Nuovo mercato in Via Dei Saraceni – 4° ed ultimo articolo –

Approfondimento conclusivo e concludente

250px-International_Criminal_Court_logo.svgNella deliberazione del Consiglio Comunale di Bellaria Igea Marina, in data 08/08/2013 al n. 53, portante ” Trasferimento del mercato ittico da Via Rubicone alla nuova struttura di Via Dei Saraceni ed approvazione del nuovo regolamento del mercato ittico di Bellaria Igea Marina” viene premesso che: il mercato dei pescatori di Via Rubicone è qualificato ed autorizzato come mercato ittico locale con deliberazione del Consiglio Regionale n. 1213 in data 18/02/1987.

In detta deliberazione n. 53/2013 viene, fra l’altro, evidenziata la necessità:

– di procedere alla chiusura del mercato di Via Rubicone ed al trasferimento nella nuova struttura delle attività ivi espletate;

– di disciplinare il funzionamento del mercato ittico nella nuova struttura di Via Dei Saraceni, con regolamento per il funzionamento del mercato ittico all’ingrosso.

In effetti la deliberazione del Consiglio Regionale n. 1213 in data 18/02/1987, portante ” Indicazioni programmatiche relative all’istituzione di nuovi mercati all’ingrosso ed alla ristrutturazione di quelli esistenti ai sensi dell’art.3 della Legge Regionale 30 maggio 1975 n.38″:

– approva le indicazioni programmatiche articolate per le diverse tipologie di mercato e per i diversi settori merceologici, tenendo conto della valenza nazionale, regionale e provinciale dei mercati;

– ribadisce il rilievo puramente locale del mercato di Bellaria Igea Marina, per la vendita diretta al consumo del pescato da parte dei pescatori;

– riconosce la valenza nazionale al mercato di Porto Garibaldi, valenza regionale al mercato di Rimini e valenza provinciale ai rimanenti (Cesenatico, Cattolica, Goro e Ravenna).

Quindi, con chiara evidenza, il mercato di Bellaria è un semplice mercato ittico locale per la vendita al consumo.
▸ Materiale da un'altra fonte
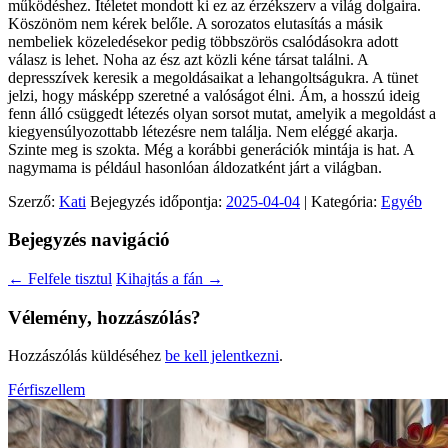
működéshez. Ítéletet mondott ki ez az érzékszerv a világ dolgaira.
Köszönöm nem kérek belőle. A sorozatos elutasítás a másik
nembeliek közeledésekor pedig többszörös csalódásokra adott
válasz is lehet. Noha az ész azt közli kéne társat találni. A
depresszívek keresik a megoldásaikat a lehangoltságukra. A tünet
jelzi, hogy másképp szeretné a valóságot élni. Ám, a hosszú ideig
fenn álló csüggedt létezés olyan sorsot mutat, amelyik a megoldást a
kiegyensúlyozottabb létezésre nem találja. Nem eléggé akarja.
Szinte meg is szokta. Még a korábbi generációk mintája is hat. A
nagymama is például hasonlóan áldozatként járt a világban.
Szerző:
Kati
Bejegyzés időpontja:
2025-04-04
| Kategória:
Egyéb
Bejegyzés navigáció
←
Felfele tisztul
Kihajtás a fán
→
Vélemény, hozzászólás?
Hozzászólás küldéséhez
be kell jelentkezni
.
Férfiszellem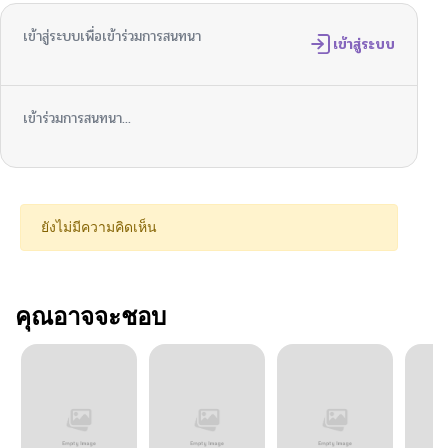
เข้าสู่ระบบเพื่อเข้าร่วมการสนทนา
เข้าสู่ระบบ
เข้าร่วมการสนทนา...
ยังไม่มีความคิดเห็น
คุณอาจจะชอบ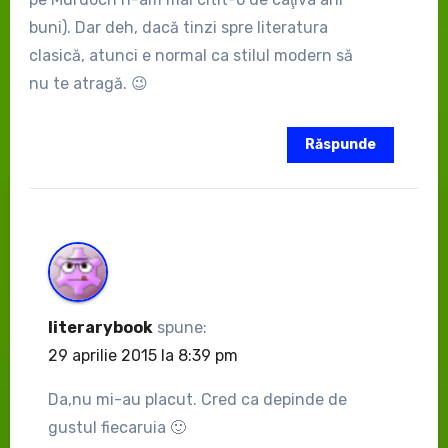
buni). Dar deh, dacă tinzi spre literatura
clasică, atunci e normal ca stilul modern să
nu te atragă. 😉
Răspunde
literarybook
spune:
29 aprilie 2015 la 8:39 pm
Da,nu mi-au placut. Cred ca depinde de
gustul fiecaruia 🙂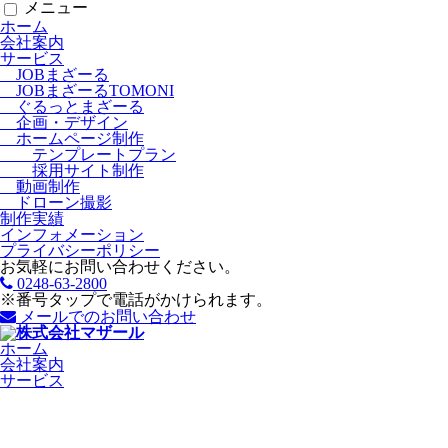
メニュー
ホーム
会社案内
サービス
JOBまざーる
JOBまざーるTOMONI
ぐるっとまざーる
企画・デザイン
ホームページ制作
テンプレートプラン
採用サイト制作
動画制作
ドローン撮影
制作実績
インフォメーション
プライバシーポリシー
お気軽にお問い合わせください。
0248-63-2800
※番号タップで電話がかけられます。
メールでのお問い合わせ
ホーム
会社案内
サービス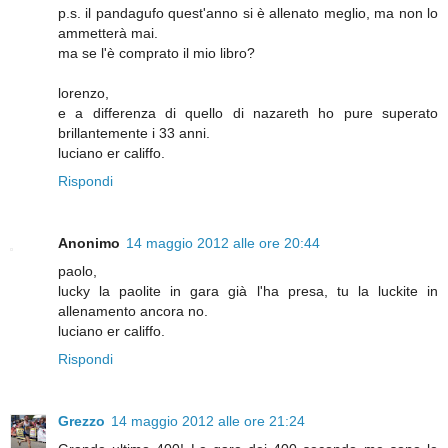
p.s. il pandagufo quest'anno si è allenato meglio, ma non lo
ammetterà mai.
ma se l'è comprato il mio libro?
lorenzo,
e a differenza di quello di nazareth ho pure superato
brillantemente i 33 anni.
luciano er califfo.
Rispondi
Anonimo
14 maggio 2012 alle ore 20:44
paolo,
lucky la paolite in gara già l'ha presa, tu la luckite in
allenamento ancora no.
luciano er califfo.
Rispondi
Grezzo
14 maggio 2012 alle ore 21:24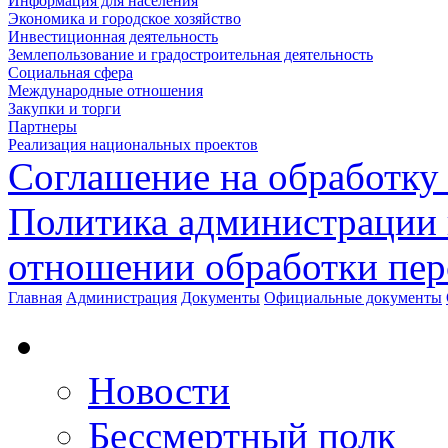
Информация для населения
Экономика и городское хозяйство
Инвестиционная деятельность
Землепользование и градостроительная деятельность
Социальная сфера
Международные отношения
Закупки и торги
Партнеры
Реализация национальных проектов
Соглашение на обработку
Политика администрации 
отношении обработки пе
Главная
Администрация
Документы
Официальные документы
Новости
Бессмертный полк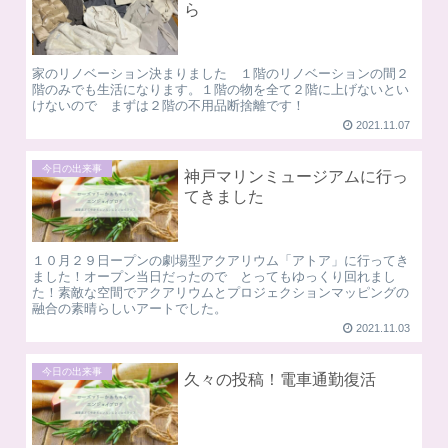
ら
家のリノベーション決まりました １階のリノベーションの間２
階のみでも生活になります。１階の物を全て２階に上げないとい
けないので まずは２階の不用品断捨離です！
2021.11.07
今日の出来事
神戸マリンミュージアムに行っ
てきました
１０月２９日ープンの劇場型アクアリウム「アトア」に行ってき
ました！オープン当日だったので とってもゆっくり回れまし
た！素敵な空間でアクアリウムとプロジェクションマッピングの
融合の素晴らしいアートでした。
2021.11.03
今日の出来事
久々の投稿！電車通勤復活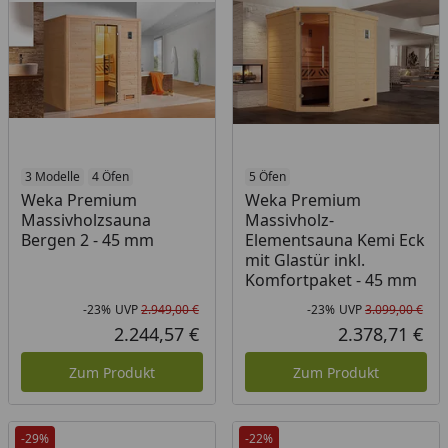
3 Modelle
4 Öfen
5 Öfen
Weka Premium
Weka Premium
Massivholzsauna
Massivholz-
Bergen 2 - 45 mm
Elementsauna Kemi Eck
mit Glastür inkl.
Komfortpaket - 45 mm
-23%
UVP
2.949,00 €
-23%
UVP
3.099,00 €
Rabatt in Prozent
Ursprünglicher Preis
Rab
Urs
2.244,57 €
2.378,71 €
Aktueller Preis
Akt
Zum Produkt
Zum Produkt
-29%
-22%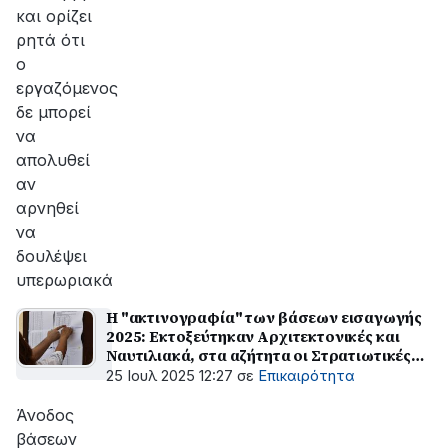
και ορίζει
ρητά ότι
ο
εργαζόμενος
δε μπορεί
να
απολυθεί
αν
αρνηθεί
να
δουλέψει
υπερωριακά
Η "ακτινογραφία" των βάσεων εισαγωγής
2025: Εκτοξεύτηκαν Αρχιτεκτονικές και
Ναυτιλιακά, στα αζήτητα οι Στρατιωτικές
Σχολές
25 Ιουλ 2025 12:27
σε
Επικαιρότητα
Άνοδος
βάσεων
Non è, quindi, qualificato come mercato all’ingrosso!!! Sic!

Ciò stante, ecco la risposta ai ripetuti <perché> evidenziati nell’articolo BelligeaNews di mercoledì scorso: non si può trasferire un mercato ittico locale al consumo divenendo lo stesso poi, sine titulo et sine causa, mercato all’ingrosso!!!

Quindi, errori clamorosi:

– nel disposto della delibera consiliare n. 53/2013, ove viene evidenziato che il mercato di Via Dei Saraceni è un mercato all’ingrosso;

– nel bando di gara in data 02/10/2013, dove viene precisato che la procedura ha per oggetto la gestione del mercato all’ingrosso;

– nella convenzione con il gestore, il quale accetta la gestione, appunto, del mercato all’ingrosso.

A tal punto è nullo, in via derivata, il Regolamento, approvato dall’Amministrazione Comunale di Bellaria Igea Marina, del mercato all’ingrosso di Via Dei Saraceni; non può infatti esistere un regolamento, se manca la materia da regolamentare.

E la materia manca in quanto, anche alla data odierna, in Bellaria Igea Marina non esiste alcun mercato all’ingrosso; certo, non esiste sia in fatto che in diritto.

Era invece doveroso, anzi necessario ed indispensabile, che l’Amministrazione Comunale avesse approvato, prima di ogni altro atto, la formale istituzione del mercato ittico all’ingrosso.

Mancando detta istituzione, vengono caducati tutti, si ripete: tutti, gli atti conseguenti e derivati; in tale contesto si amplifica, enormemente, l’esigenza che l’Amministrazione Comunale di Bellaria Igea Marina provveda, con immediatezza, a doverosi atti di autotutela cosi come previsto dalla legislazione di riferimento.

Diversamente l’imputabilità dell’evento dannoso potrà essere oggetto di “determinazione” giudiziale presso la Magistratura Contabile; non solo: come, fra l’altro, la segnalazione alla AVCP (Autorità Vigilanza Contratti Pubblici).